On 13 November, the FBA starts its second round of International Expert Forums focusing on 21st Century Peacebuilding, together with the Centre for International Peace Operations, International Peace Institute, and SecDev Foundation. First in a series of four will be an event on organised crime, extremism, conflict and peacebuilding.

The event is important for two chief reasons. First, organised crime poses a massive challenge to development and peacebuilding goals. Similar to other transnational threats (terrorism, for example), organised crime and extremism can “trap” countries in cycles of insecurity, violence and poverty.

Second, organised crime is not a new phenomenon, but it has mainly been treated as a law enforcement problem. The nexus with peacebuilding has been overlooked. The meeting on 13 November brings together researchers, practitioners and policy makers under the basic premises of what works and what doesn’t, in order to identify action points for the future, for both researchers and policymakers.

Violence, organised crime and how we understand conflicts

What does organised crime and extremism mean for individuals in conflict and fragile states? In a very simple and concrete way, it means that they live in a world where “the strong do what they can, and the weak suffer what they must”.[1] One deeply worrying example of this is the high level of homicides linked with organised crime, as shown in the data from the United Nations Office on Drugs and Crime.

While separating homicides and criminal activity from lethal violence in a conflict is not always easy, a significant amount of homicides in conflict countries are related to criminal activities. What’s more, homicides (to stick with that, though there are many other forms of violence, not least sexual and gender based) seem to be concentrated to capitals and cities. This, again, shows a link to conflict settings where urban areas typically receive an influx of internally displaced persons seeking refuge from fighting.

For the international community, the high level of lethal and non-lethal violence, and the increase of criminal activity in conflict settings, fundamentally challenge the somewhat static view on crisis and conflict. The typical bell curve of conflict (going from escalation to de-escalation of conflict) is largely inapt for capturing recurrent cycles of conflict, “frozen conflicts”, pockets of fragility, low intensity conflicts and stratified conflicts taking place at urban or sub-national levels. For individuals in most conflict affected states, peace is a temporary experience and conflict not a question of if, but when.

Many studies use the term 21st Century Conflicts – referring to the fact that far fewer civil wars are recorded (and also fewer battle related deaths). That may be the case, but then it is a very short 21st century we are dealing with, to paraphrase Hobsbawm[2], because conflicts are changing again due to the influence of organised crime and extremism, and deaths related to criminal activities are increasing.

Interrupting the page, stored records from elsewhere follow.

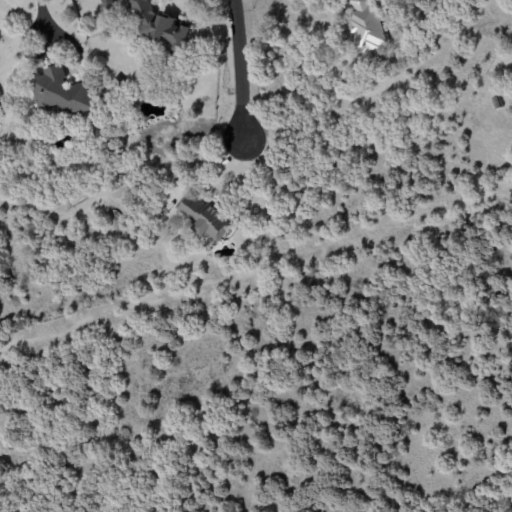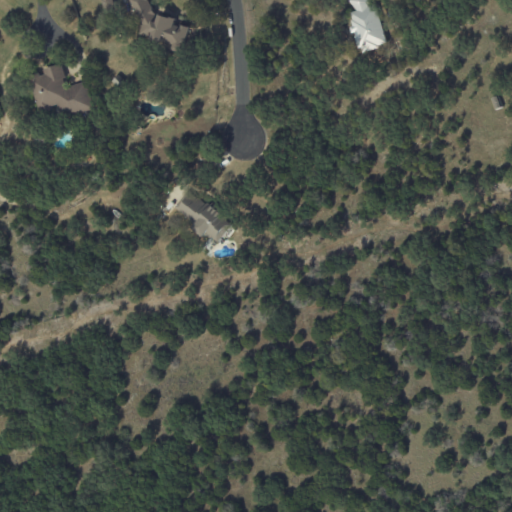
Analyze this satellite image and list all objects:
building: (108, 3)
building: (112, 6)
road: (42, 13)
building: (159, 26)
building: (163, 26)
building: (367, 26)
building: (371, 26)
road: (240, 68)
building: (121, 82)
building: (58, 93)
building: (63, 95)
building: (497, 102)
building: (43, 140)
building: (201, 214)
building: (207, 217)
road: (255, 265)
park: (283, 376)
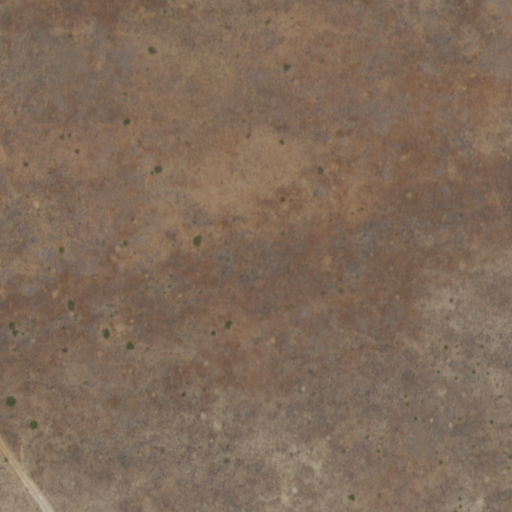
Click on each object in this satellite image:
road: (35, 466)
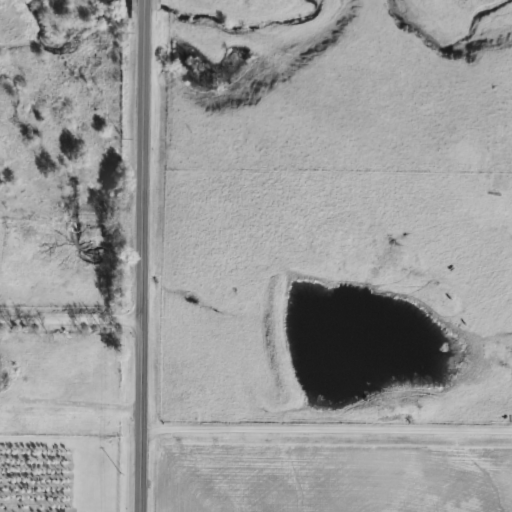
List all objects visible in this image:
road: (138, 256)
road: (69, 325)
building: (3, 378)
building: (3, 379)
road: (68, 403)
road: (324, 432)
crop: (339, 478)
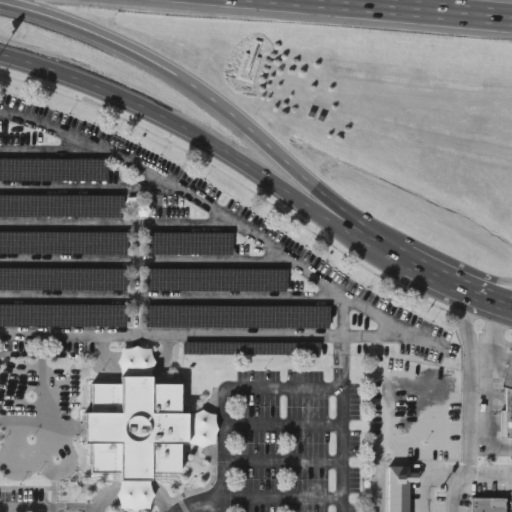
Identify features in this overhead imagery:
road: (426, 8)
road: (200, 93)
road: (188, 136)
building: (139, 208)
road: (388, 244)
road: (436, 269)
road: (488, 283)
road: (489, 296)
road: (368, 308)
road: (170, 333)
gas station: (507, 367)
building: (507, 367)
road: (487, 390)
building: (509, 395)
road: (467, 404)
building: (506, 410)
building: (142, 425)
building: (134, 426)
road: (281, 426)
road: (281, 460)
road: (431, 478)
road: (378, 479)
building: (398, 486)
building: (401, 487)
road: (454, 495)
road: (281, 496)
road: (102, 503)
building: (486, 504)
building: (489, 505)
road: (19, 510)
road: (341, 510)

What’s the link between organised crime and conflict, and what does it mean for peacebuilders?

There are many links between organised crime, conflict and fragile states. Fragile and conflict states have weak institutions exercising nominal control over the territory. The institutions are not only weak in terms of their capacity to deliver essential services, they are sometimes best described as following rule of lawlessness rather than rule of law, supporting, or engaging themselves, in criminal activities.

Combined with low level of public trust and confidence in the state, conflict and fragile states provide a perfect setting for organised crime and extremism in terms of means and opportunities – for the transit of drugs, people, and arms, for a chance to regroup and build capacity, recruit new members, and to diversify the methods of doing business. When organised crime gets a foothold in fragile and conflict states like Guinea Bissau, or in regions like the Mano River Basin, also in West Africa, it perpetuates a downward spiral of sapping state capacity, state legitimacy, and public trust.

There is no simple answer or silver bullet recommendation on how to effectively tackle organised crime in fragile and conflict settings. As an absolute minimum, however, it is abundantly clear that strategies must be based on broad coalitions, involving the development, security, and peacebuilding communities, as well as national and international law enforcement agencies and networks of cooperation.

It is also evident that more evidence is needed. We must scale up our efforts on mapping and understanding how organised crime operates, how it links to conflict in various forms (at international, national and subnational levels) and how it relates to other transnational threats, such as terrorism.

Lacking a more refined understanding, our current peacebuilding policies and practices will fall short, and peace will be just a brief, fragmented interval in societies plagued by criminal violence.

[1] “Melian Dialogue”, Thucydides, History of the Peloponnesian War.

[2] Eric Hobsbawm, Ages of Extremes: The Short Twentieth Century 1914-1991.